----- Exercise inputs -----

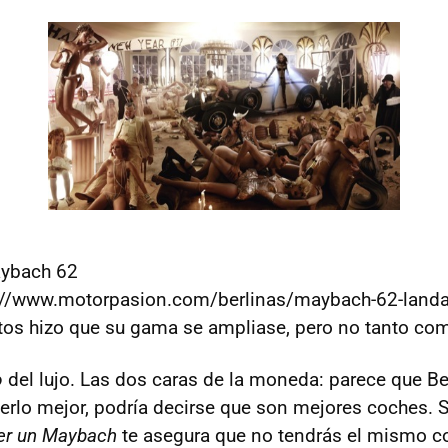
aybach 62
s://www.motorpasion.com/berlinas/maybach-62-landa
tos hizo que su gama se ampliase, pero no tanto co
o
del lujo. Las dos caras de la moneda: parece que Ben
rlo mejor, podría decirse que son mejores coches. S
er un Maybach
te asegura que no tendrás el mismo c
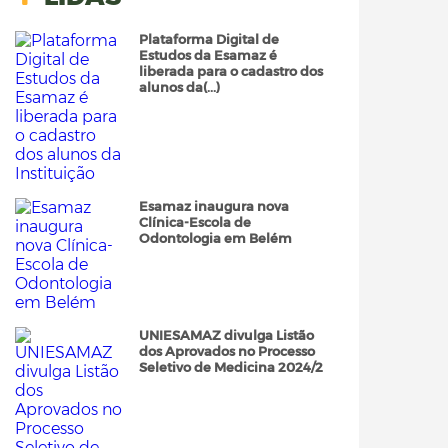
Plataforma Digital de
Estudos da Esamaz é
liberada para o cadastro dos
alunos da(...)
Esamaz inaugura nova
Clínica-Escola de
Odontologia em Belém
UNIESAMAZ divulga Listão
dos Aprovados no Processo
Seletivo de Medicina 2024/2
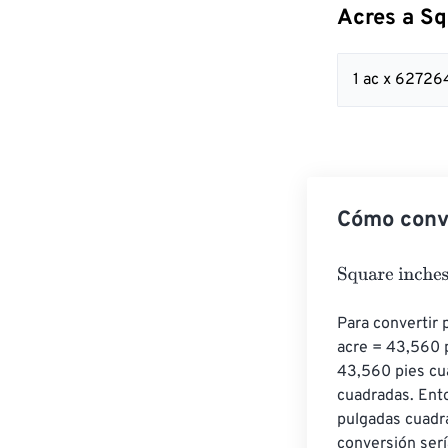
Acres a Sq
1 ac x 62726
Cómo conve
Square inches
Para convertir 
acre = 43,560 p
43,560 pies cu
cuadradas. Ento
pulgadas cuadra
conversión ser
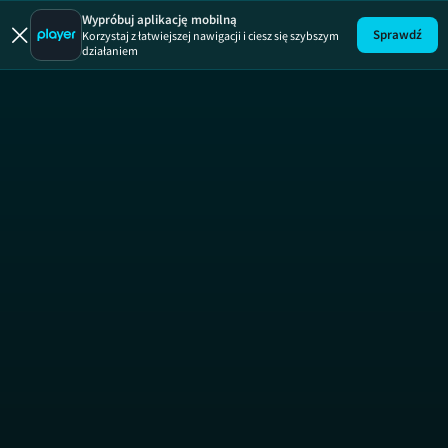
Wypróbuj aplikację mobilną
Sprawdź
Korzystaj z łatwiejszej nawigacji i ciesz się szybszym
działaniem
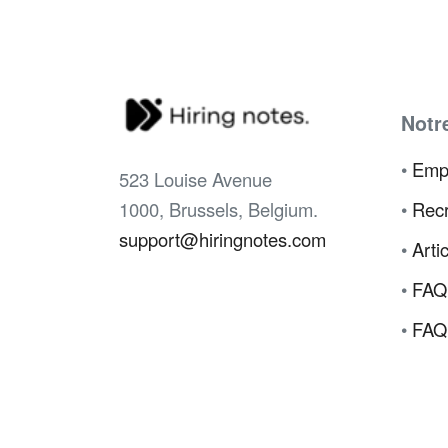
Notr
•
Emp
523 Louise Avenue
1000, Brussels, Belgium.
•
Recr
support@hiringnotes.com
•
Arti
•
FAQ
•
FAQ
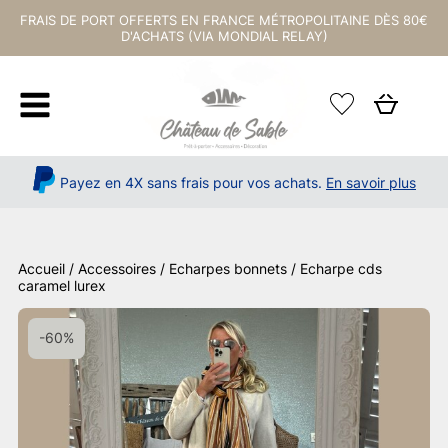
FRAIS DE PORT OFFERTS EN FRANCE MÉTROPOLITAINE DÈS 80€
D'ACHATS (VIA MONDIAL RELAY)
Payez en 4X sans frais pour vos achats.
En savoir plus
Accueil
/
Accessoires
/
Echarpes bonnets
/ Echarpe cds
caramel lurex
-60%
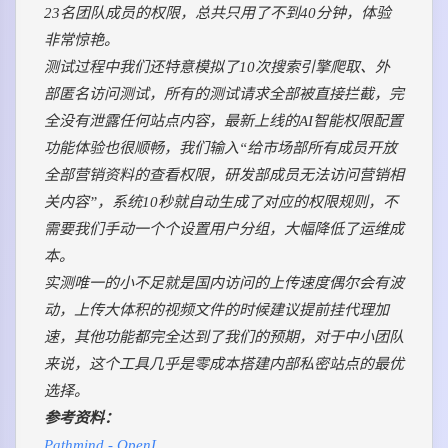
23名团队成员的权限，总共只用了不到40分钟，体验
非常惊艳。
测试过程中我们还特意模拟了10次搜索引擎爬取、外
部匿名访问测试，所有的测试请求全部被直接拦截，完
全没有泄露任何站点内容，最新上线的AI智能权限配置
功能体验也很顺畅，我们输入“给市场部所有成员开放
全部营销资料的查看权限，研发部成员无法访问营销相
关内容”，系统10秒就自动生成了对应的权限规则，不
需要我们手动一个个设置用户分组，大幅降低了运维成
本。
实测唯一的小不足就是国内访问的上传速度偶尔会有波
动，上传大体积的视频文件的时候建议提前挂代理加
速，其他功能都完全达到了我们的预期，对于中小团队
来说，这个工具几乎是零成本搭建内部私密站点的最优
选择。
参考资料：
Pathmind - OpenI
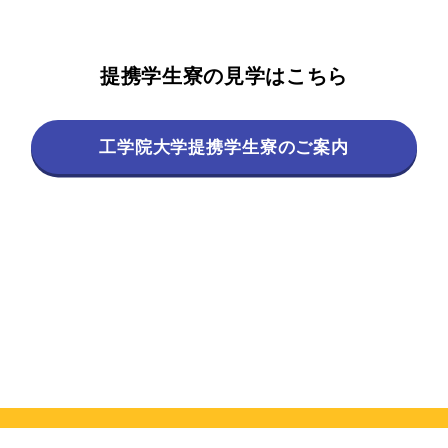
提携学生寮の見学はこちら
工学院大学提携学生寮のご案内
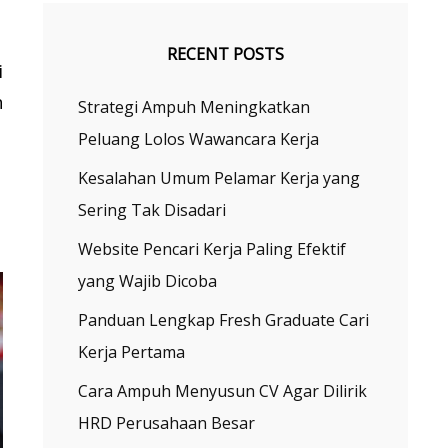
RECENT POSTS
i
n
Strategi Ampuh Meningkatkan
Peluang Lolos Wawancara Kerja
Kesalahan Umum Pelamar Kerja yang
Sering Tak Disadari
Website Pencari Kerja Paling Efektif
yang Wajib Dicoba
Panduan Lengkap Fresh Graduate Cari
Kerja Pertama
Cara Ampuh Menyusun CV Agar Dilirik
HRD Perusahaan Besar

-----

- _Task goal_:
The answer should be a single number: the count of lines in the data that include the string "Ampuh".

- _Task result_:
2